- **CONSIGNES**: Résume en deux phrases le texte sur la fête du Tanabata.

- **BLOC DE TEXTE**:
<<<<
Cet article va se pencher sur les événements et les phénomènes naturels qui jalonnent la période allant en gros du 6 au 21 juillet.
La fête du Tanabata (7 juillet)
Tanabata est l’une des cinq grandes fêtes saisonnières de l’année (7 janvier, 3 mars, 5 mai, 7 juillet et 9 septembre). On la célèbre avant tout en vue de prier pour une récole abondante, mais cette date occupe une place prépondérante dans diverses traditions. Parmi elles figurent l’ancienne légende chinoise à propos des étoiles Alpha Lyrae (Véga) et Alpha Aquilae (Altaïr), et Kikkôden, la célébration au cours de laquelle les tisserands et les couturiers prient pour progresser dans l’exercice de leur métier, ou encore Tanabatatsume, qui offre aux jeunes femmes l’occasion de tisser des étoffes pour les vêtements destinés à accueillir les divinités.
L’histoire de Tanabata, introduite de Chine à l’époque de Nara (710-794), parle de Orihime (Princesse tisserande), qui tissait tous les jours pour son père Tentei (Roi du ciel), qui lui a présenté son futur mari Hikoboshi (l'« Étoile garçon », aussi appelé Kengyû, le « bouvier »). Après leur mariage, ils se sont prélassés dans l’oisiveté, ce qui a suscité la colère de Tentei, qui les a séparés et envoyés sur les rives opposées d’Amanogawa (la Voie lactée) pour les remettre au travail. Mais les deux amants éprouvaient un tel chagrin qu’ils ne pouvaient travailler, tellement ils versaient de larmes. Tentei décida donc que, s’ils travaillaient consciencieusement, ils seraient autorisés à se rencontrer une fois par an, la nuit du 7 juillet. Ce soir-là, on peut voir les deux étoiles « traverser la Voie lactée » pour être à nouveau ensemble.
>>>>
- **BLOC DE DONNÉES**:
<<<<
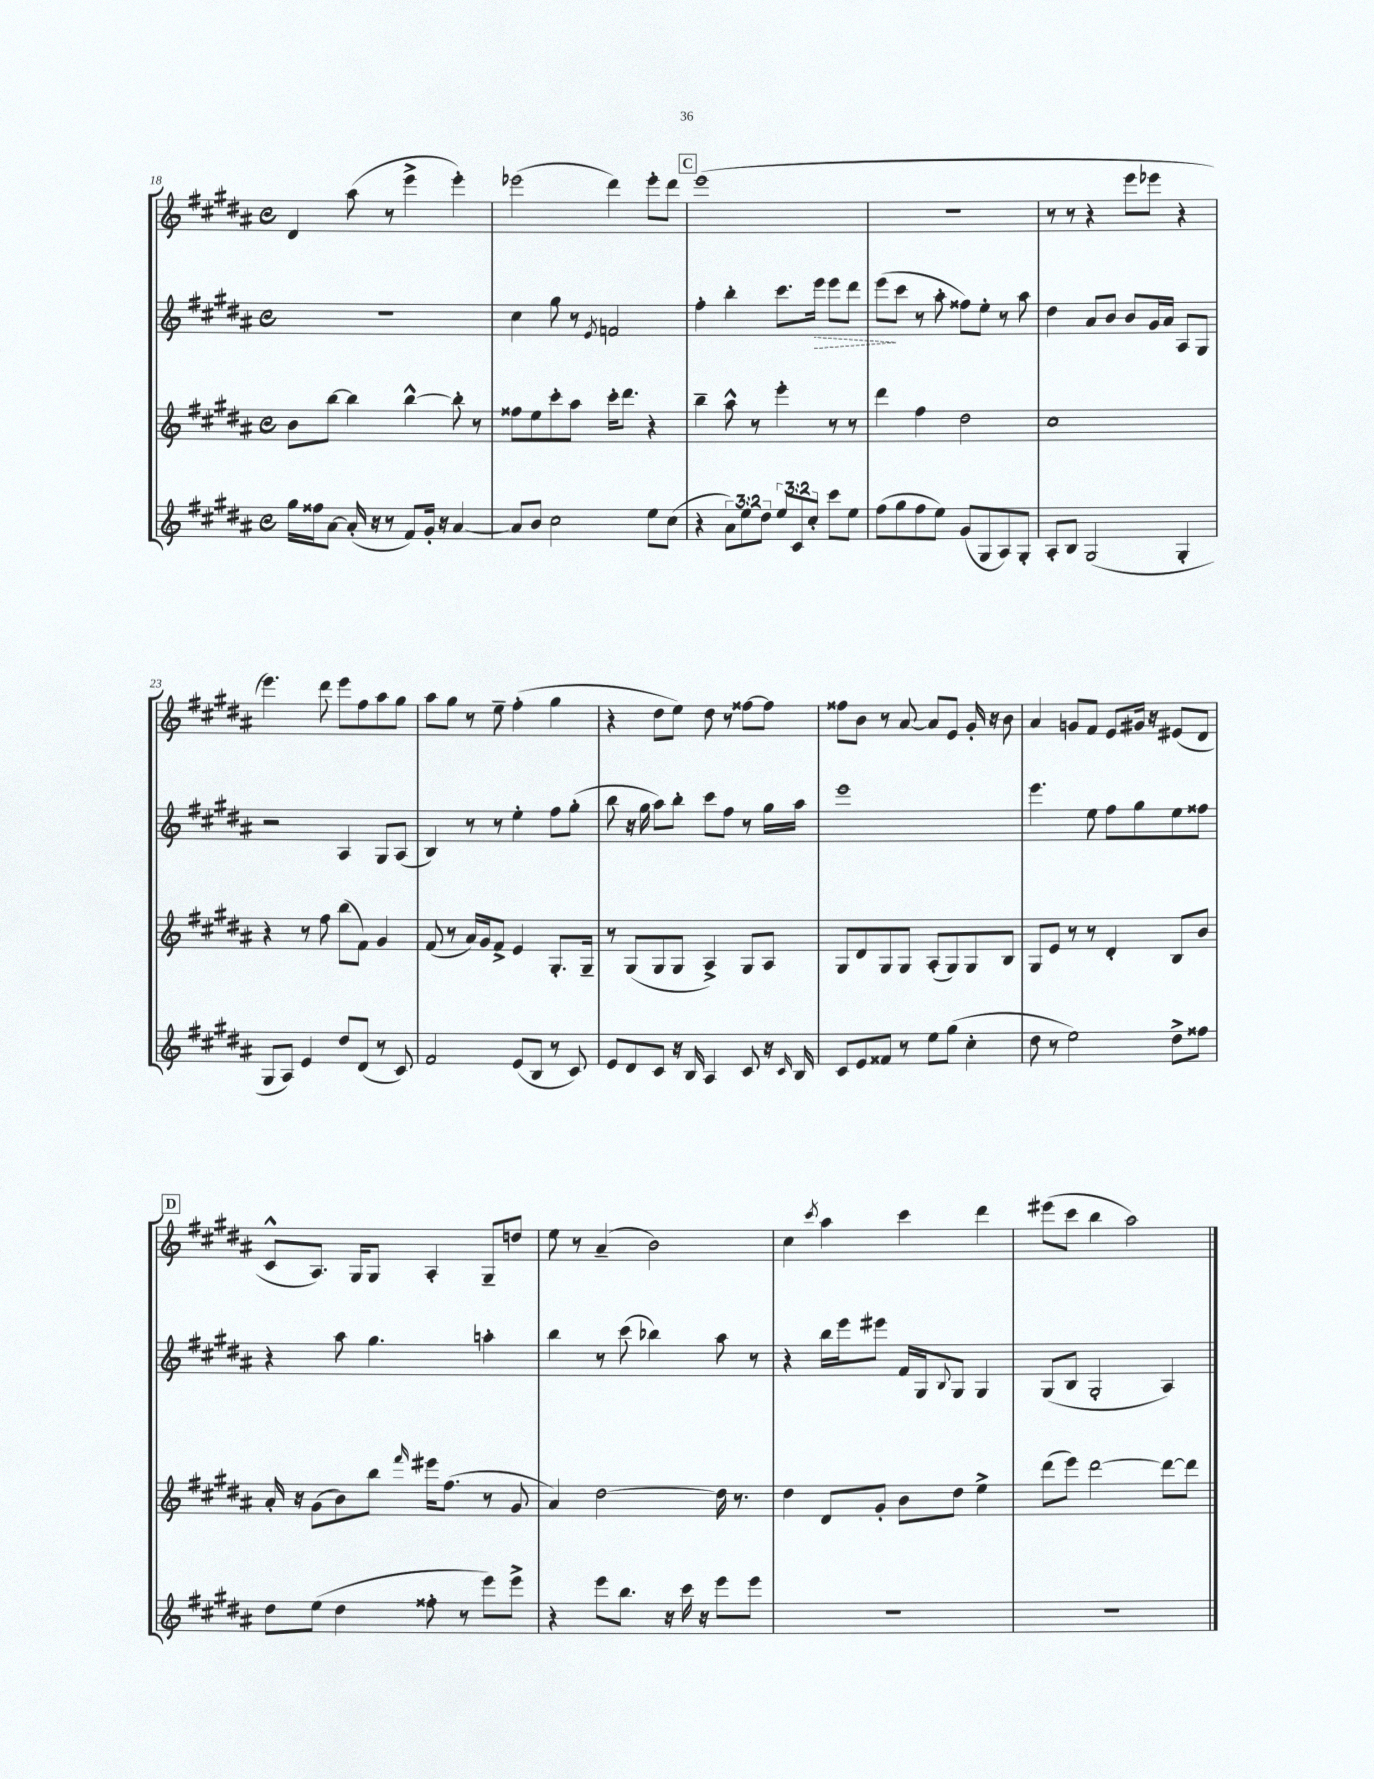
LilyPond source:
>>>>
- **RÉSULTAT DE L'EXERCICE**: Tanabata, fêté le 7 juillet, est l'une des cinq grandes fêtes saisonnières de l'année et se rattache notamment à une ancienne légende chinoise sur les étoiles Véga et Altaïr. Dans cette histoire, introduite de Chine à l'époque de Nara, Tentei sépare de part et d'autre de la Voie lactée Orihime et Hikoboshi, devenus oisifs après leur mariage, puis les autorise à se retrouver une fois par an, la nuit du 7 juillet, s'ils travaillent consciencieusement.